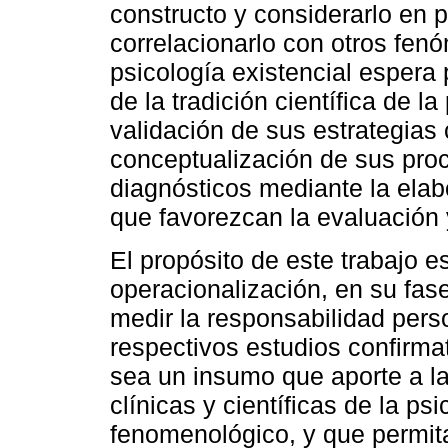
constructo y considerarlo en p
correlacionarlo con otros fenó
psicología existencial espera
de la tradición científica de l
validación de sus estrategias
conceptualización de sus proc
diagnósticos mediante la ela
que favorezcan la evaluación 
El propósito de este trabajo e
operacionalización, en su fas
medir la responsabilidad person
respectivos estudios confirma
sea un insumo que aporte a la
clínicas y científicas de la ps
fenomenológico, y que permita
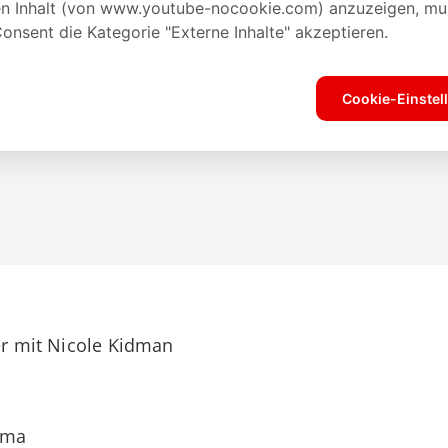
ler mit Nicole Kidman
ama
...
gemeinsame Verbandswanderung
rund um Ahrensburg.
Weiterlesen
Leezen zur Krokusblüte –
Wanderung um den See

# Job
Copy the part above that opens with the line containing "gemeinsame Verbandswanderung" and closes with the line containing "Wanderung um den See", both lines included.

# Written response
gemeinsame Verbandswanderung
rund um Ahrensburg.
Weiterlesen
Leezen zur Krokusblüte –
Wanderung um den See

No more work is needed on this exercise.